In the middle of the conflict he was sent to a five‐day retreat for ministers in southern California. He was reluctant to go. The last thing he thought he needed was introspection when he felt he was under siege. But, the retreat was amazing! It was run by psychologists who were skilled at helping the participants better understand their potential and roadblocks.
Ted was overwhelmed. Suddenly, he had the vision that he needed to become a psychologist. He thought that was a highly impractical dream. At the time, graduate school was extremely competitive and Ted had no credentials. Even worse, he had no money, and a young family to support. The obstacles were insurmountable, seemingly higher than a mountain.
Ted didn't care. That week when he was in California, he applied at the school that sponsored the retreat. They told him it was too late. Admissions would be closed in a week. He still didn't care. He found a place in California to take the necessary admissions examination. He completed all of the forms. He obtained all of the recommendations. And . . . Ted was turned down.
He didn't care. Ted found another school that accepted him that very year. But, he didn't have any money, the school was in Chicago, and Ted lived on the East Coast. What could he do? One of the leaders of the church one day offered Ted $1,500 a month because he believed in him. Ted rented his house and moved. A year later, he reapplied at the first school and was accepted. Ted's vision became a reality! To this day, Ted is amazed by the power of vision.
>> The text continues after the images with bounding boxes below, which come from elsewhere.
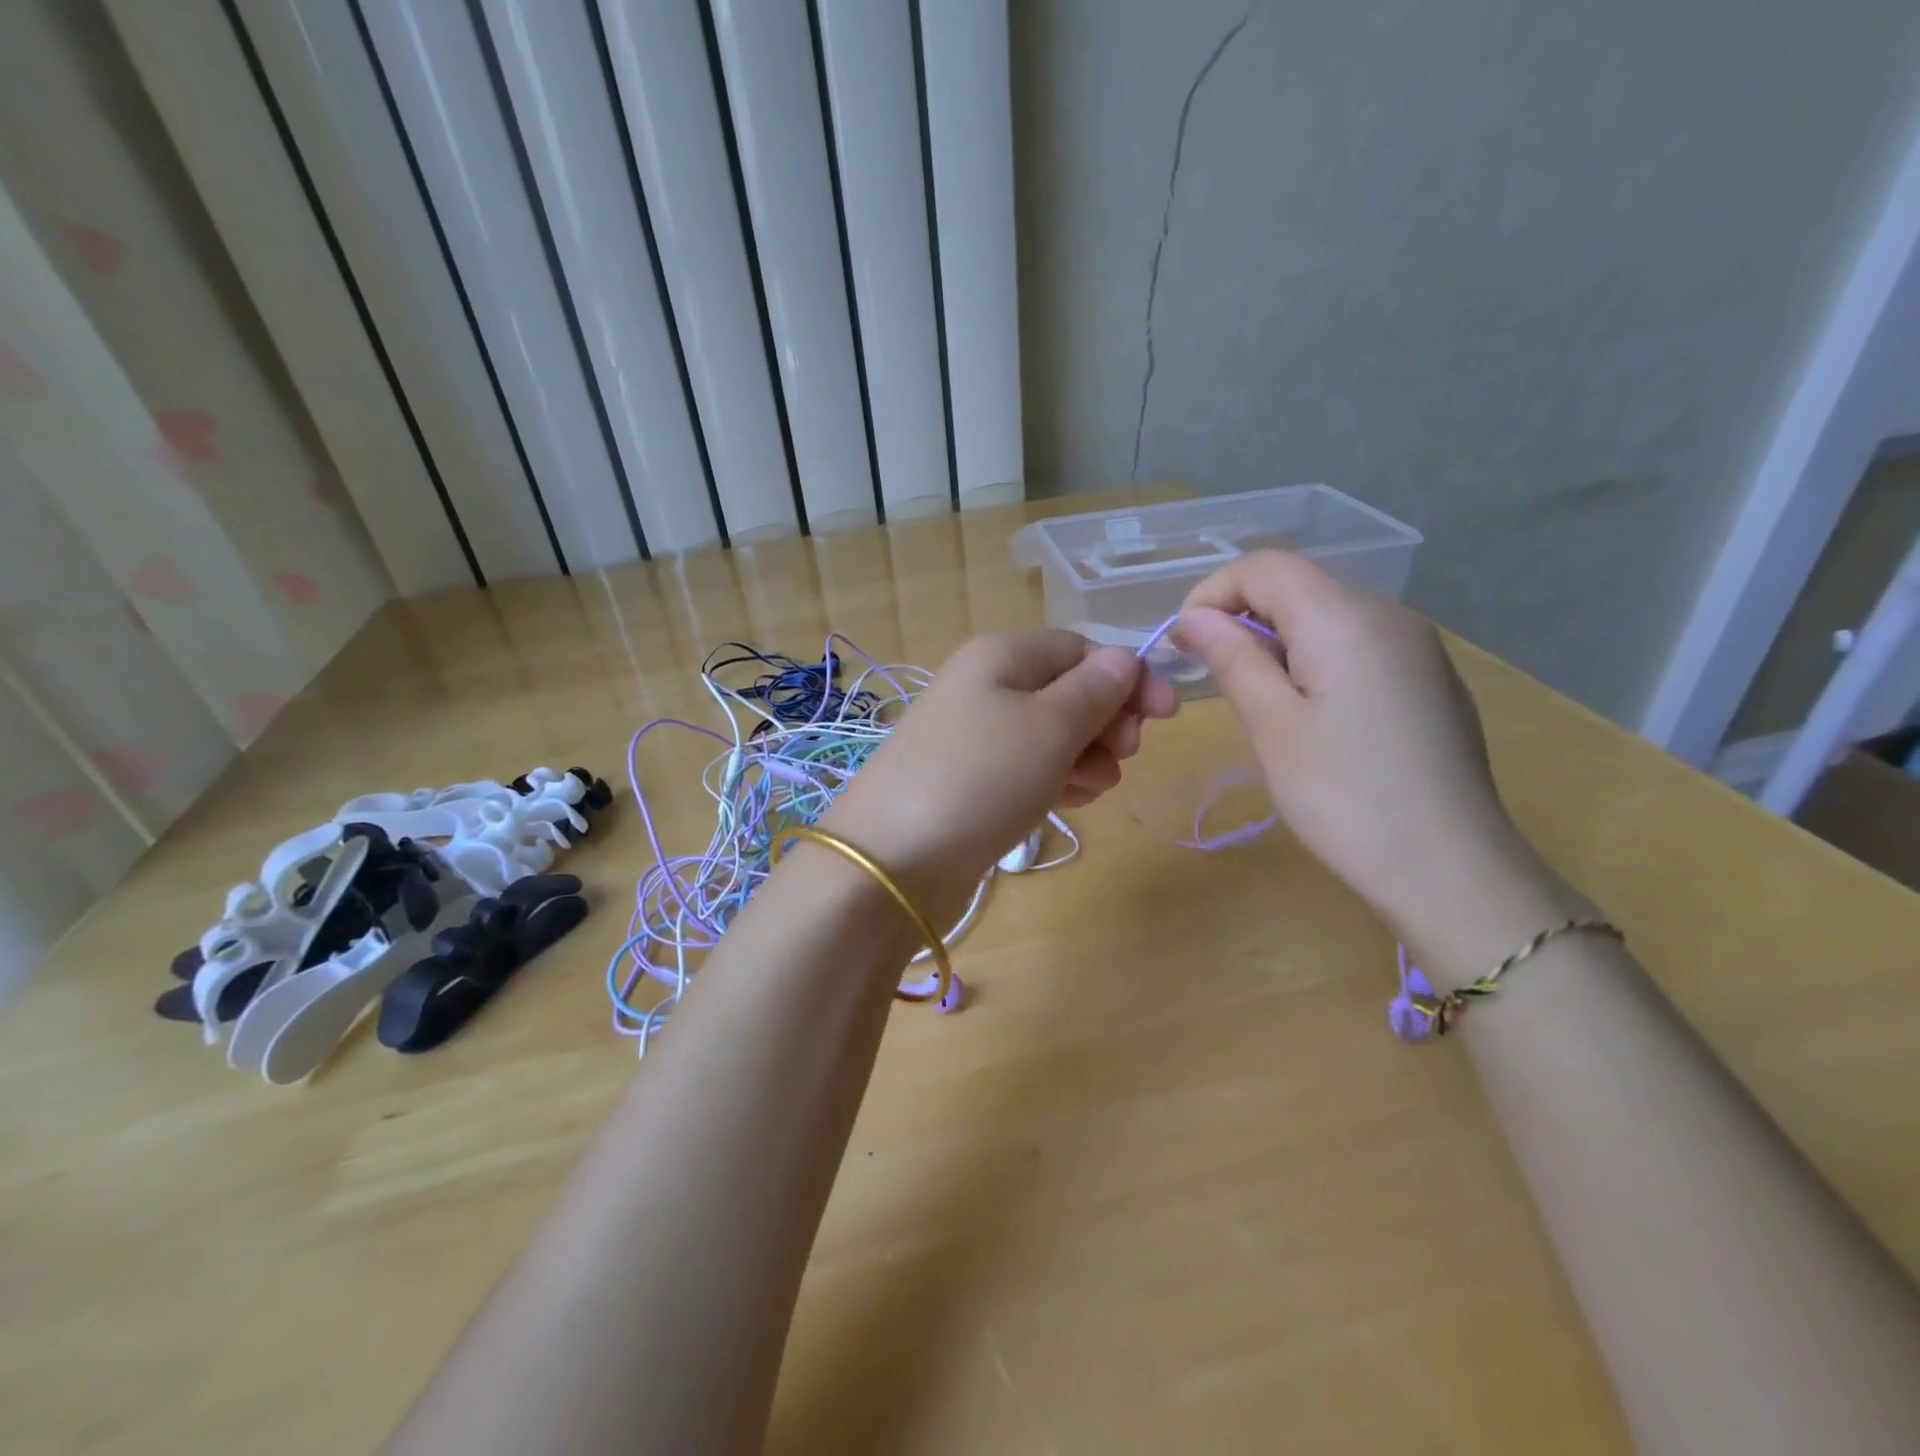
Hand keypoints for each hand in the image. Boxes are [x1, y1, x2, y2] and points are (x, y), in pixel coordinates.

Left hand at [824, 630, 1176, 915]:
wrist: (894, 859)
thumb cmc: (980, 777)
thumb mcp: (1049, 726)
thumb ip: (1096, 690)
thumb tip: (1124, 660)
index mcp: (1003, 655)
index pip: (1082, 649)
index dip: (1128, 677)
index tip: (1167, 716)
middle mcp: (988, 686)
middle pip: (1069, 691)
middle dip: (1106, 722)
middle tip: (1120, 756)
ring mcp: (977, 736)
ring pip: (1054, 734)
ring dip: (1084, 757)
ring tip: (1085, 789)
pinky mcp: (974, 780)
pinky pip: (1030, 767)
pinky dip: (1055, 780)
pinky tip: (1065, 802)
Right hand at [1176, 552, 1578, 974]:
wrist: (1450, 869)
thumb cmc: (1345, 797)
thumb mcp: (1272, 726)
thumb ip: (1233, 658)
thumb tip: (1195, 617)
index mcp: (1346, 618)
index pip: (1266, 566)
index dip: (1213, 593)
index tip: (1184, 645)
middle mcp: (1389, 615)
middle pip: (1298, 585)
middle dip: (1242, 616)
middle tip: (1211, 675)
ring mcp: (1416, 647)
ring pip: (1327, 614)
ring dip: (1276, 640)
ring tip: (1257, 701)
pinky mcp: (1428, 679)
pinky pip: (1357, 644)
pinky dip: (1315, 658)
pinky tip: (1311, 715)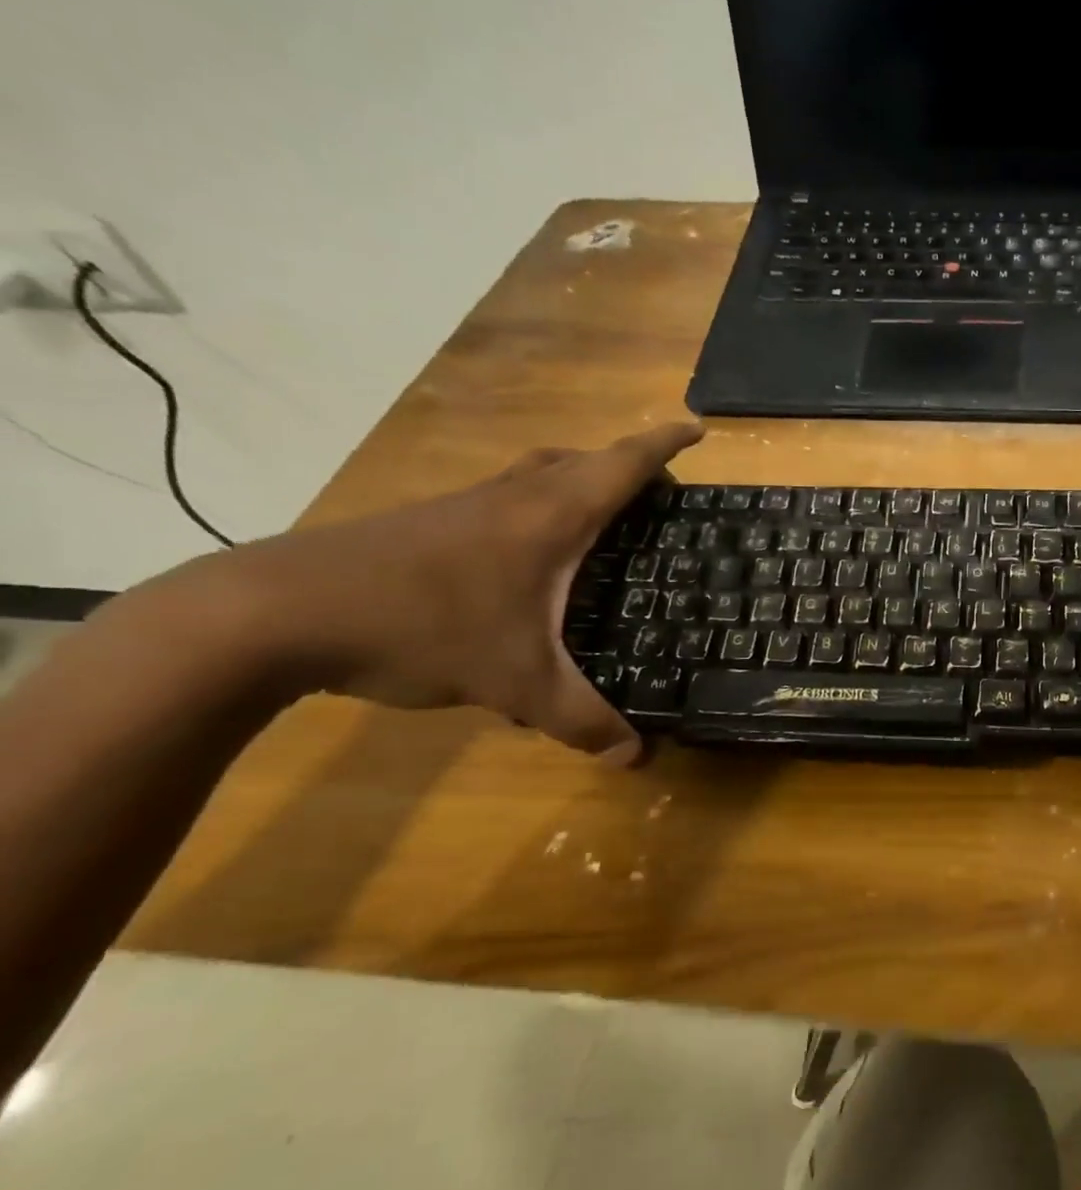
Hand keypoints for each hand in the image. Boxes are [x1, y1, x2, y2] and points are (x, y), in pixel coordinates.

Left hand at [200, 424, 704, 761]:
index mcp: (551, 517)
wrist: (276, 612)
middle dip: (627, 467)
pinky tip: (527, 564)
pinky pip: (504, 501)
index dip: (664, 445)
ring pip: (536, 475)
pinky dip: (536, 510)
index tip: (696, 431)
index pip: (622, 465)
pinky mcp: (427, 524)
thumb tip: (636, 758)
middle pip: (581, 460)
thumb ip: (582, 721)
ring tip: (602, 522)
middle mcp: (512, 497)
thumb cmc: (421, 627)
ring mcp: (464, 506)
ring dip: (577, 483)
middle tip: (657, 497)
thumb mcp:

But isn't this the same for everyone who creates something in their lives? Every sports team creates a vision of winning before it wins. Every couple crea
tes a vision for their family before it occurs. Perhaps every expansion of our lives is preceded by a dream of that expansion.
Write It Down
Exercise
What vision do you have for your life? Take the time to write down everything you want to create in your life. Don't hold back. Don't be afraid. Don't let the brakes hold you back. Write those things down in the belief that you can create anything that is truly important to you, especially if it is built on truth, goodness, love, health, and care for others.
Note
* As discussed in Ronda Byrne, The Secret (New York: Atria Books, 2006).
Chapter 7
Creating a Road Map
Until you put your vision into words and record it somewhere, it is more likely to remain a wish and to lack the creative power to change your life. Sometimes, we lack the faith to believe we can have what we want and so hold back on expressing our desires. Sometimes, we believe but are too fearful to express ourselves fully. It is only when we get past these obstacles and write it down that we begin to unleash the full potential of vision. This process of writing down our vision is like creating a road map toward the destination of thriving.